Circuit Taproot serves as the commitment submitted by B² Rollup on the first-layer blockchain network, Bitcoin. Unlike traditional ZK-Rollup, which can perform verification on the first-layer network, B² Rollup cannot directly perform verification on Bitcoin. However, it can provide a challenge mechanism for the commitment, similar to the approach of Optimistic Rollup, to confirm the Circuit Taproot commitment.
Verification and Response Protocol
Unlike BitVM, which requires pre-signing of off-chain transactions between two parties, B² Network uses UTXO transactions with locked rewards, and the unlocking script is a Taproot script.
The specific unlocking Taproot script is prepared in advance by the Prover for each branch of the Circuit Taproot Tree, along with the input hash. The Challenger uses the preimage to execute the script. If the executed output does not match the Prover's submission, the entire Taproot can be unlocked using MAST (Merkleized Abstract Syntax Tree), allowing access to the locked reward.

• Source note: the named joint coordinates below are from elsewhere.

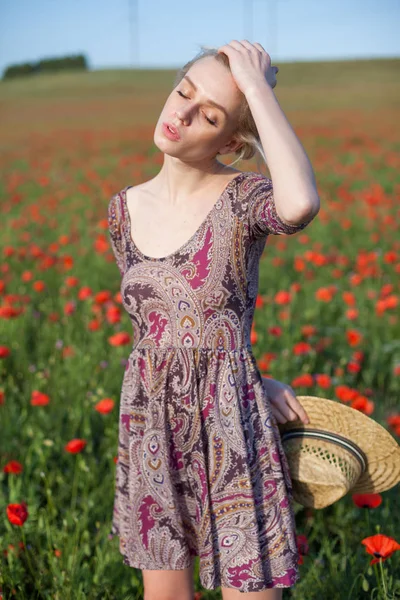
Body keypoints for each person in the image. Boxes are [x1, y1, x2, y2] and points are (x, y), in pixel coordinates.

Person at [107, 40, 320, 600]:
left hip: (232, 429)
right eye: (183, 92)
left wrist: (256, 89)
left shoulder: (244, 198)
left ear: (229, 141)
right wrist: (248, 372)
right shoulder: (122, 211)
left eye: (208, 114)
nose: (179, 114)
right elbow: (161, 332)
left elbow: (298, 205)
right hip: (152, 425)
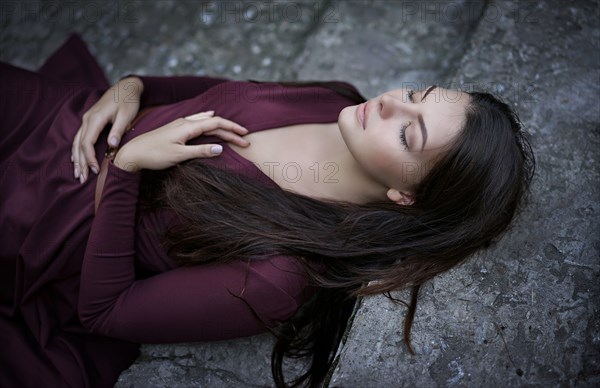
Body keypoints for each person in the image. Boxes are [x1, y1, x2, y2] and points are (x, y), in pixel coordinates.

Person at [0, 33, 535, 388]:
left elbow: (104, 311)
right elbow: (202, 97)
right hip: (67, 121)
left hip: (41, 228)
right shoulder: (337, 98)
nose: (390, 102)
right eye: (417, 93)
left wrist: (125, 170)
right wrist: (130, 87)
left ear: (405, 196)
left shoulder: (277, 275)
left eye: (407, 131)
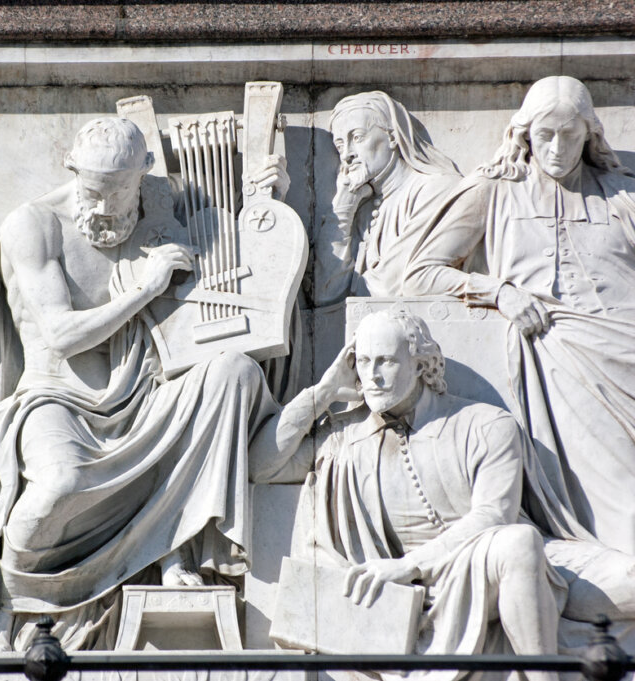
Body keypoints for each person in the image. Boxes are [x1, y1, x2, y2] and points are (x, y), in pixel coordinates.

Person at [0, 117, 289, 651]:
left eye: (120, 190)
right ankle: (9, 596)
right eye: (94, 190)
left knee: (235, 372)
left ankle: (171, 546)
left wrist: (267, 205)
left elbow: (232, 284)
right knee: (61, 483)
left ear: (144, 174)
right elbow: (61, 335)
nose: (107, 205)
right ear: (71, 170)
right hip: (55, 397)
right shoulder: (35, 224)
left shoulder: (160, 209)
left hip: (143, 396)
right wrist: (146, 288)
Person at [265, 309, 564, 679]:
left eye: (386, 361)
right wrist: (323, 392)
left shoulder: (485, 424)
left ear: (421, 364)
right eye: (363, 362)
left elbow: (494, 515)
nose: (372, 376)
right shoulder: (341, 438)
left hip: (471, 569)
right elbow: (263, 465)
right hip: (388, 596)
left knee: (534, 547)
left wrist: (409, 566)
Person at [403, 75, 635, 554]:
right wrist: (497, 291)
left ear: (590, 135)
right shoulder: (495, 189)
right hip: (559, 361)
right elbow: (421, 274)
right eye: (544, 135)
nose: (556, 148)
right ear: (524, 134)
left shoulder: (622, 195)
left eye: (569, 135)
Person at [316, 91, 461, 304]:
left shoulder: (437, 189)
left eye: (357, 138)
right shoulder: (362, 207)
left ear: (392, 137)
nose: (347, 154)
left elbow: (391, 285)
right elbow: (326, 294)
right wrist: (343, 207)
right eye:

Since the running cost of zero-knowledge verification programs is very low and very fast, users on the Bitcoin network can act as observers of the Challenge mechanism, verifying the commitments submitted by B² Rollup. If any inconsistencies are found, a challenge can be immediately initiated.
The challenge mechanism is similar to the "interactive verification game" of Arbitrum Rollup, continuously searching for incorrectly executed logic gate calculations. To find an error among many logic gates, a binary search approach is used to execute the gate circuit Bitcoin script. The challenger who finds the error branch the fastest can unlock the locked reward UTXO on the Bitcoin network and receive the reward.
Additionally, one branch of the Taproot locking script is a time-lock script. If no successful challenges occur, the Prover will unlock the UTXO and retrieve the reward after the challenge period ends.
Conclusion
Through the Ordinals Protocol, B² Network aggregates rollup data and proofs into Tapscript, effectively ensuring the data availability of the rollup.
By recording zero-knowledge proof verification commitments on Bitcoin, B² Network allows for a challenge mechanism against commitments by any observer, inheriting the security of Bitcoin and achieving consensus on rollup data on the Bitcoin network.